But going back to your question, is straight to the point is going to be flattish or a little bit lower. And of course, we will try to work to offset that through OpEx leverage, as Eric mentioned, and other lines that you can control in the financial expenses or and other costs that we may control here.
Eric Oliveira: And in the financial expenses, Jeff, this is Eric. Let me remind you that as we replace factory receivables against the card issuers, which impacts upfrontly our financial expenses to deposit growth. Naturally, we can manage better these spreads moving forward. So necessarily, this is what we expect, not only relying on lower interest rates to get operating leverage in 2023, but also work much more in the spreads, balancing deposits and factoring receivables against the bank items.
Jeff Cantwell: Okay, thank you very much.

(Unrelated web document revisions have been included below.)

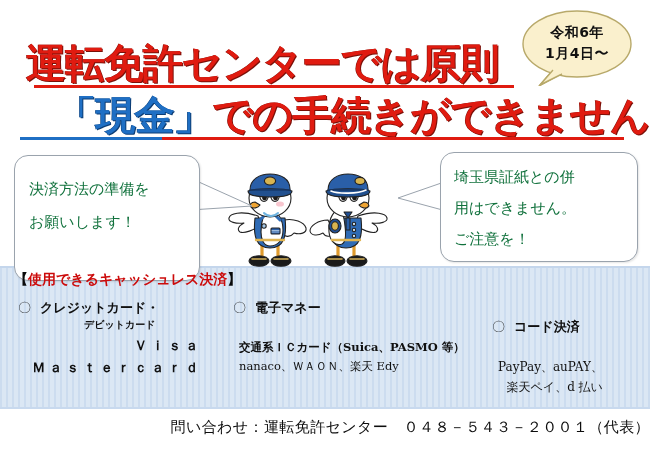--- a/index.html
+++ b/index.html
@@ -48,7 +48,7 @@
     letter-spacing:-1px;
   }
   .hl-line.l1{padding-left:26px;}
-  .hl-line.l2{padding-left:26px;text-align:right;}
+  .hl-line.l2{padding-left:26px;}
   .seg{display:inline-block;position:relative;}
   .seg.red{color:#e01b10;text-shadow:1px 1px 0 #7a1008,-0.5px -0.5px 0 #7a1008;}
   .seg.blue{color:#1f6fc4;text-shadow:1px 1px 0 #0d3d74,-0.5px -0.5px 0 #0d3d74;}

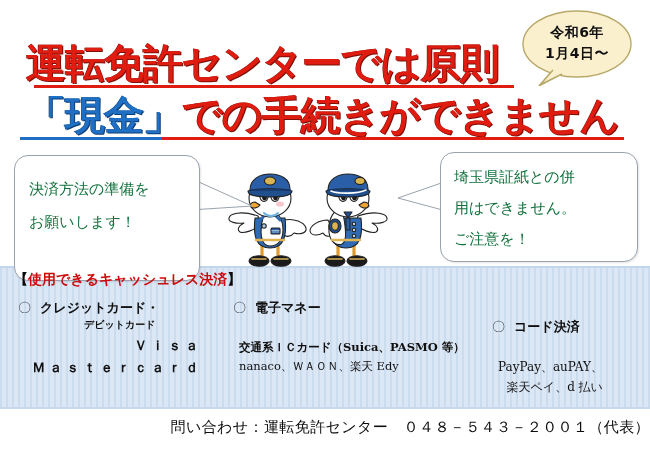--- a/index.html
+++ b/index.html
@@ -65,7 +65,7 @@
     color:#10713c;font-weight:500;
     font-family:"DejaVu Sans","Liberation Sans",sans-serif;
   }
-  .bubble-left{left:14px;top:155px;width:186px;height:126px;}
+  .bubble-left{left:14px;top:155px;width:186px;height:96px;text-align:center;}
   .bubble-left .btxt{
     position:absolute;left:14px;top:17px;width:166px;
     font-size:15px;line-height:33px;letter-spacing:0px;

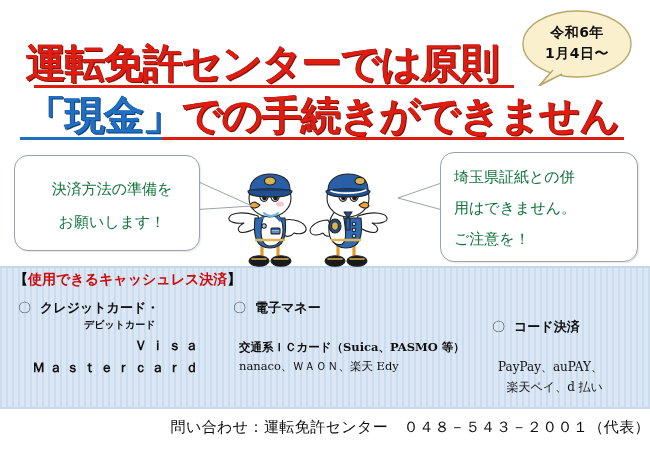--- a/index.html
+++ b/index.html
@@ -100,7 +100,7 @@
   .col1 .brand{font-weight:bold;font-size:13.5px;line-height:22px;letter-spacing:3.5px;margin-left:14px;
                font-family:"DejaVu Sans","Liberation Sans",sans-serif;text-align:right;}
 
-  .col2{left:233px;top:300px;}
+  .col2{left:241px;top:300px;}
   .col2 .item{font-size:11.5px;line-height:19px;margin-left:6px;
               font-family:"DejaVu Serif","Liberation Serif",serif;}
   .col2 .item.b{font-weight:bold;}

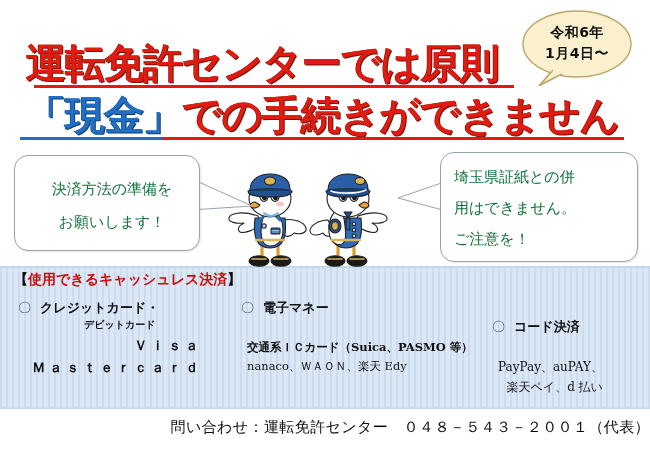--- a/index.html
+++ b/index.html
@@ -283,7 +283,7 @@
   <div class="col col2">
     <div class="opt-title"><span class="mark">〇</span>&nbsp;&nbsp;<span>電子マネー</span></div>
     <div style="height:22px"></div>
-    <div class="item b">交通系ＩＣカード（Suica、PASMO 等）</div>
+    <div class="item b">交通系ＩＣカード（PayPay、PASMO 等）</div>
     <div class="item">nanaco、ＷＡＯＮ、楽天 Edy</div>
   </div>
 

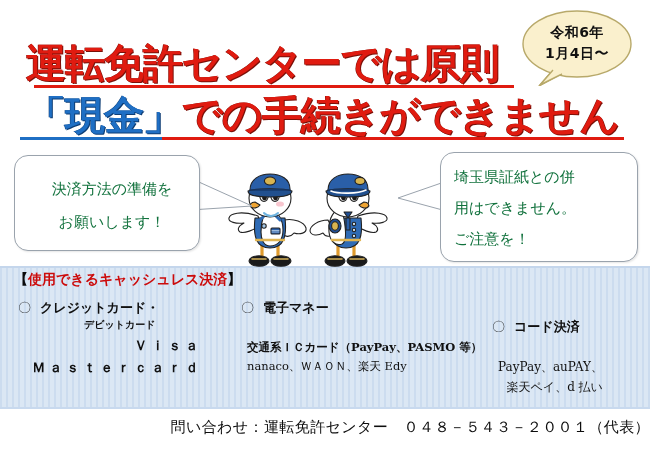--- a/index.html
+++ b/index.html
@@ -111,9 +111,9 @@
 
   
   .footer{
-    position:absolute;left:0;top:418px;width:650px;text-align:right;z-index:5;
-    font-family:"DejaVu Sans","Liberation Sans",sans-serif;
-    font-size:15px;font-weight:400;color:#0d0d0d;letter-spacing:0.4px;white-space:nowrap;
+    position:absolute;left:0;top:418px;width:650px;text-align:center;z-index:5;
+    font-family:"DejaVu Sans","Liberation Sans",sans-serif;
+    font-size:15px;font-weight:700;color:#0d0d0d;letter-spacing:0.4px;white-space:nowrap;
   }
 </style>
 </head>

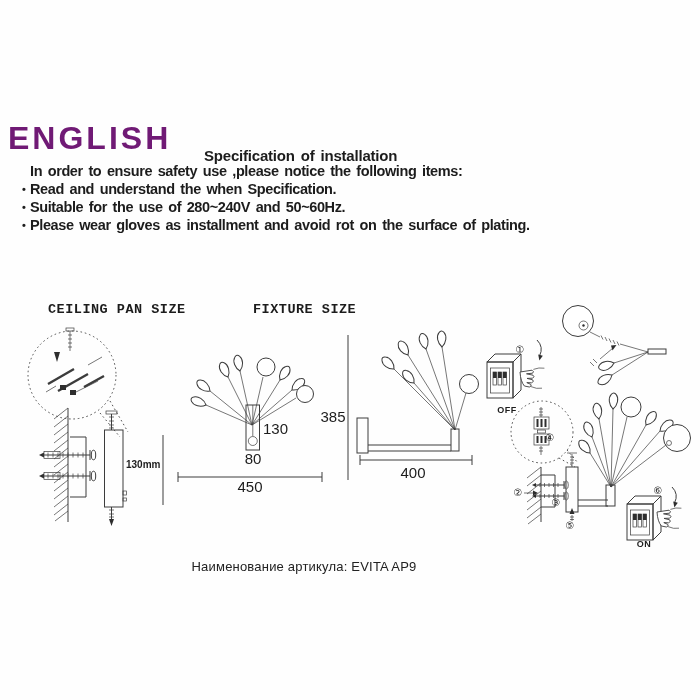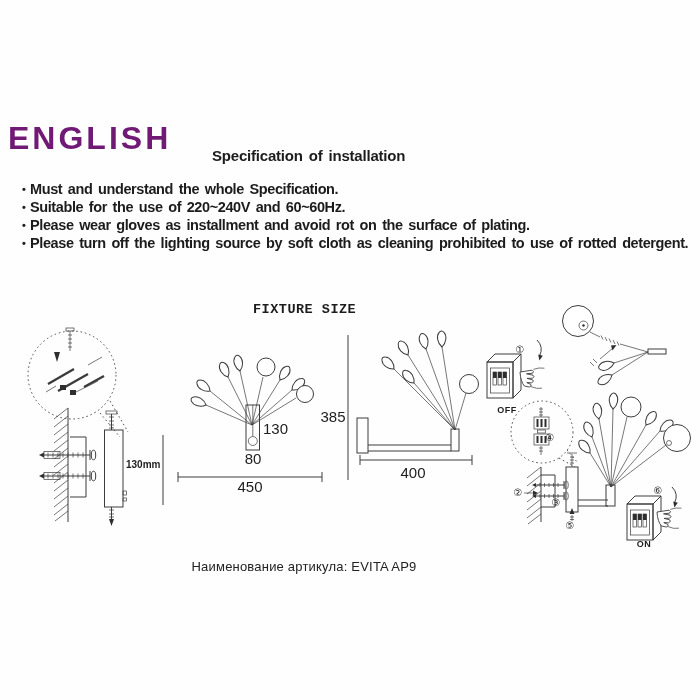--- a/index.html
+++ b/index.html
@@ -8,7 +8,7 @@
   .english{position:absolute;left:8px;top:120px;font-size:32px;font-weight:700;
            letter-spacing:3px;color:#701a75;}
   .spec-title{position:absolute;left:204px;top:147px;font-size:15px;font-weight:bold;
-              letter-spacing:-0.2px;word-spacing:2px;white-space:nowrap;margin-left:8px;}
+              letter-spacing:-0.2px;word-spacing:2px;white-space:nowrap;}
   .intro{position:absolute;left:30px;top:163px;font-size:14.5px;font-weight:bold;
          letter-spacing:-0.4px;word-spacing:2px;white-space:nowrap;}
   ul.safety{position:absolute;left:22px;top:180px;margin:0;padding:0;list-style:none;}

Appreciate all the color and congrats on the results.
Eric Oliveira: Thank you, Jeff.
Operator: Next question comes from Josh Siegler with Cantor Fitzgerald. Please go ahead.
Josh Siegler: Yes. Hi, thanks for taking my question this evening. I was wondering if you could provide a little more color on the market forces at play that allow you to have the best-in-class take rate gains, right? Like how were you able to achieve the highest repricing in the industry? Thank you.
Ricardo Dutra: Hi, Josh, thank you for the question. So I will not say there is one silver bullet here to answer that. But I would say you that one advantage that we have that is very, very powerful, it is the fact that you have a combination between acquiring and banking, and that’s something that clients really use, they give value, they understand the value proposition. And by the fact that you have this acquiring plus banking also allow us to make this automatically or instant settlement right after the transaction. So when you have a sale in a Sunday morning, you have access to this money, two minutes after the transaction. It doesn’t matter if it’s a week and holiday and so on. So that’s a very powerful combination that we leverage.